ENTRIES SUPPLIED.
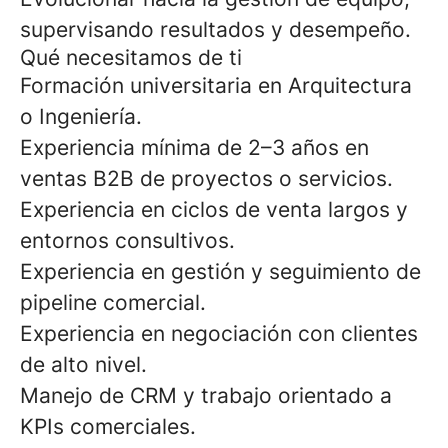
supervisando resultados y desempeño.
Qué necesitamos de ti
Formación universitaria en Arquitectura
o Ingeniería.
Experiencia mínima de 2–3 años en
ventas B2B de proyectos o servicios.
Experiencia en ciclos de venta largos y
entornos consultivos.
Experiencia en gestión y seguimiento de
pipeline comercial.
Experiencia en negociación con clientes
de alto nivel.
Manejo de CRM y trabajo orientado a
KPIs comerciales.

TRY IT. Return exactly the lines of the data, and only those, from the line with "o Ingeniería." through the last line, inclusive.

WRITTEN RESPONSE.
o Ingeniería.
Experiencia mínima de 2–3 años en
ventas B2B de proyectos o servicios.
Experiencia en ciclos de venta largos y
entornos consultivos.
Experiencia en gestión y seguimiento de
pipeline comercial.
Experiencia en negociación con clientes
de alto nivel.
Manejo de CRM y trabajo orientado a
KPIs comerciales.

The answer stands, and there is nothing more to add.